There’s a narrative I can spin, especially when the article makes a correlation between the father’s example of stalwart pro-semitism and his son’s pro-Israel foreign policy.  It makes the boy on the far right of this picture look like a tidy little patriarchal project, a kid leather outline stuffed so full of WWII propaganda and a failed warrior’s dreams, that now the adult Prime Minister is as hard as a baseball in minus 40 °C weather.  I can pore over the boyish face in the photograph and imagine that I see the buttoning down, sewing up process taking hold, as he puts up with the nonsense of motherly picture-taking.  Once the shutter finally clicks metallicaly, Stephen bolts away keen to resume his fierce and heroic efforts to steel himself against the eternal enemies as revealed, enumerated and identified by his wartime dad.

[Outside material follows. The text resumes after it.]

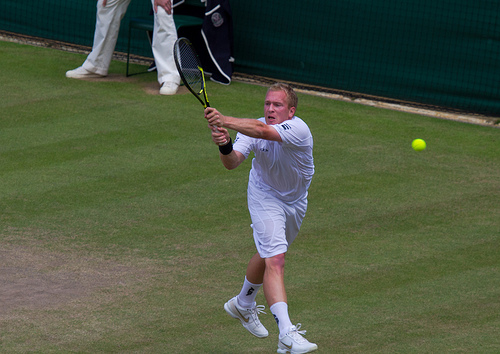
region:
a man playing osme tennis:
[166, 41, 347, 351]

Kids adopt social masks early but they’re transparent and ill-fitting, sometimes they fall off entirely. Paradoxically the adult Stephen’s persona, characterized by absolute control and a smooth, bullet proof exterior, features a childlike smile which must be a carefully contrived ornament added to his public appearances.  He shows the tips of his two front teeth under the curve of his upper lip, a curve like swag bunting on a small town bandstand. He’s giving the smile that boys can’t help giving when all they’ve got are two teeth, signalling to everyone that they’re half-formed and vulnerable creatures in need of our protection.  By contrast, the boy he actually was in the ‘sixties photo is slightly defiant and unsmiling, and that’s closer to the Prime Minister’s adult persona.  I can see it in him as he declaims in the Knesset, still boyishly single-minded about the crusades of a black and white world, as sure as any old testament prohet that he knows who will win and who will lose on the metaphysical battlefield of good and evil.